Primo Maggio, un altro processo

Non per il Primo Maggio 2015, ma quello del 2017.

“Un attimo! Ma quali denunce!? Quel giorno non è successo niente!!”.

Così potrebbe iniziare il racconto dell’ennesima paradossale (per non dire fantascientifica) vicenda riguardante l’accanimento giudiziario di Procura e Questura di Milano contro i movimento sociali milanesi e in particolar modo contro gli attivisti che si occupano del diritto all’abitare.

Poche settimane fa parlavamo degli arresti contro i militanti del Comitato Abitanti Giambellino Lorenteggio con le surreali accuse di “associazione a delinquere”. Oggi parliamo di un’altra vicenda poco edificante che ha come protagonisti (involontari) quattro attivisti del Comitato Autonomo Abitanti Barona (anch’esso bersagliato da moltissime denunce, la maggior parte delle quali per episodi assolutamente risibili) denunciati per i “fatti” del Primo Maggio 2017.

“Quali fatti!?” domanderete voi stupiti.

Imbrattamento e travisamento.

Questi gli altisonanti capi d’accusa per un corteo passato agli annali per il feroce maltempo e freddo gelido che lo bersagliò più che per la conflittualità di piazza…

L’1 febbraio si aprirà il processo contro i ragazzi del CAAB.

Riportiamo il loro comunicato ed esprimiamo solidarietà.

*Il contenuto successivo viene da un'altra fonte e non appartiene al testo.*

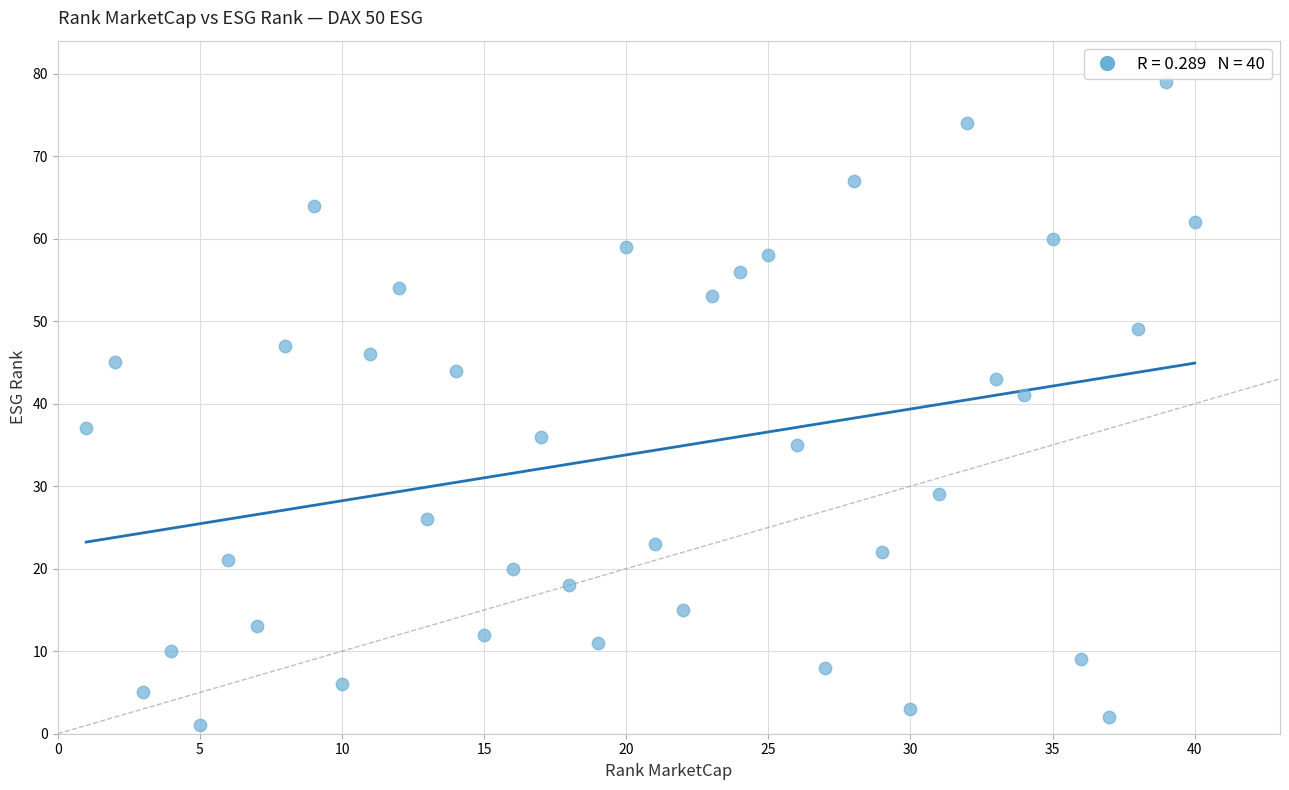

What Y value in the scatter plot is closest to 40?

41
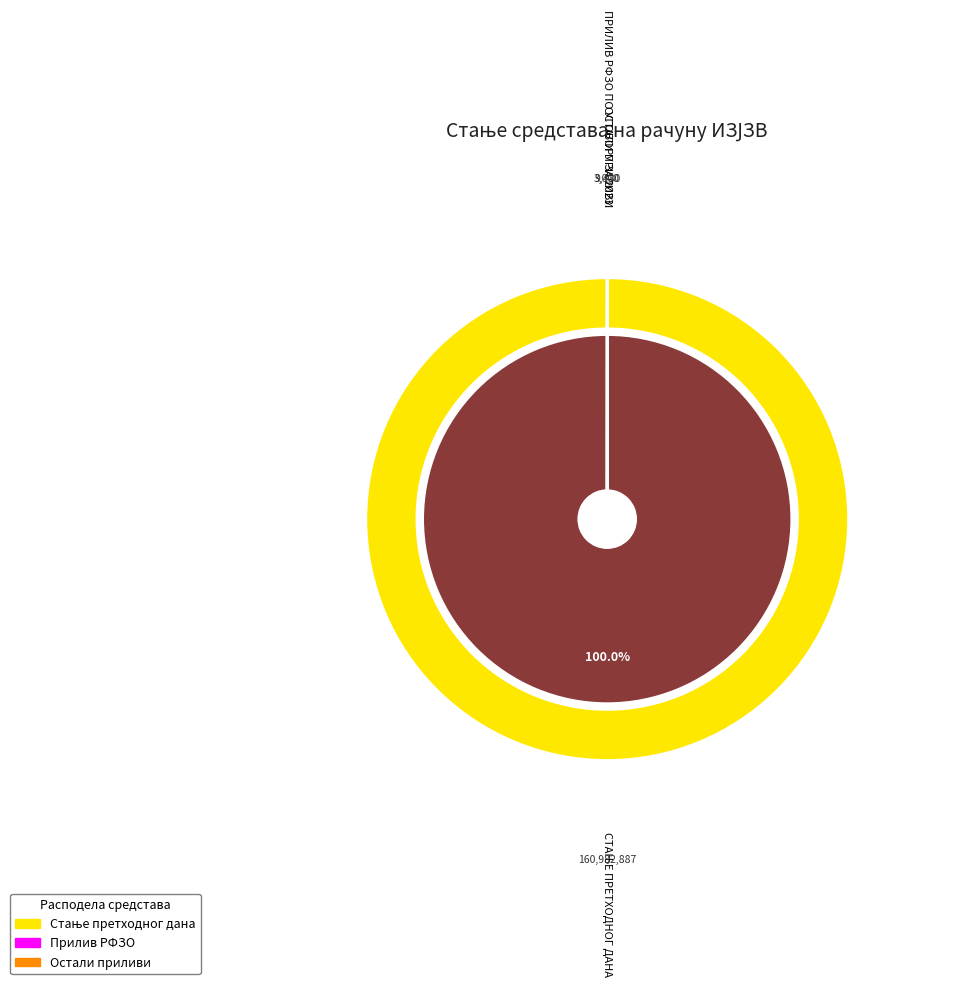

To the nearest percent, what is the difference between the largest and smallest slice percentages?

100%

Solidarietà ai 4 denunciati per il Primo Maggio 2017

Il 1° Febbraio 2019, alle ore 10.00 si terrà in tribunale la seconda udienza del processo che vede quattro compagni del CAAB (Comitato Autonomo Abitanti Barona) denunciati per la loro partecipazione al corteo della MayDay del Primo Maggio 2017.

Le accuse rivolte ai quattro compagni sono di imbrattamento e per due in particolare anche quella di travisamento. Accuse fantomatiche e basate sulla testimonianza di cinque agenti della Digos, ma senza nessun reale riscontro o straccio di prova presentato dall’accusa. Tanto più che uno degli imputati non era neanche presente al corteo. Consapevoli e consci della natura politica di questo procedimento, vogliamo provare a raccontare il nostro punto di vista in aula di tribunale, per questo abbiamo scelto la strada del dibattimento.

La May Day del primo maggio 2017 è stato un momento di lotta costruito insieme a diverse collettività. Il nostro collettivo in particolare la ha costruita insieme al coordinamento territoriale “Milano Sud”. Nel corteo abbiamo voluto evidenziare con diverse azioni simboliche e speakerate dal camion la situazione di degrado in cui versano i nostri quartieri (Chiesa Rossa, Stadera, Barona e Gratosoglio), e in generale i quartieri periferici e popolari di Milano. Un degrado che si fa evidente attraversando il quartiere: sfratti, sgomberi, amianto nelle case, povertà, disoccupazione, abbandono, isolamento, speculazione edilizia e cementificazione. Nessuno luogo di reale socialità se non quelle piazze in cui siamo costretti a vivere.

Abbiamo voluto sottolineare questi problemi nel giorno del Primo Maggio, puntualizzando come anche il fenomeno del lavoro si sia trasformato negli ultimi anni, diventando sempre più precario, sottopagato e sempre con meno diritti sindacali, da cui a loro volta derivano impoverimento, sfratti, traslochi forzati, il tutto accompagnato dal fenomeno della svendita delle case popolari.

Riteniamo che, ancora una volta, da parte della questura viene messo sotto accusa il puro fatto di aver costruito ed aver partecipato ad un corteo con tematiche politiche e purtroppo ancora attualissime. Lo diciamo con la consapevolezza che questo è un provvedimento politico che vuole essere fatto passare per semplice delinquenza, come sta accadendo al nostro collettivo in svariati altri processi, così come a tante altre organizzazioni politiche (lo stesso giorno, in un’altra aula, verrà aperta l’udienza relativa ai 9 “Robin Hood” del Giambellino)

Non vogliamo abbassare la testa passivamente di fronte a questa ondata di repressione. Chiediamo a tutti i solidali di essere presenti insieme a noi in aula.

Non vogliamo abbassare la testa passivamente di fronte a questa ondata di repressione. Chiediamo a tutti i solidali di essere presenti insieme a noi in aula.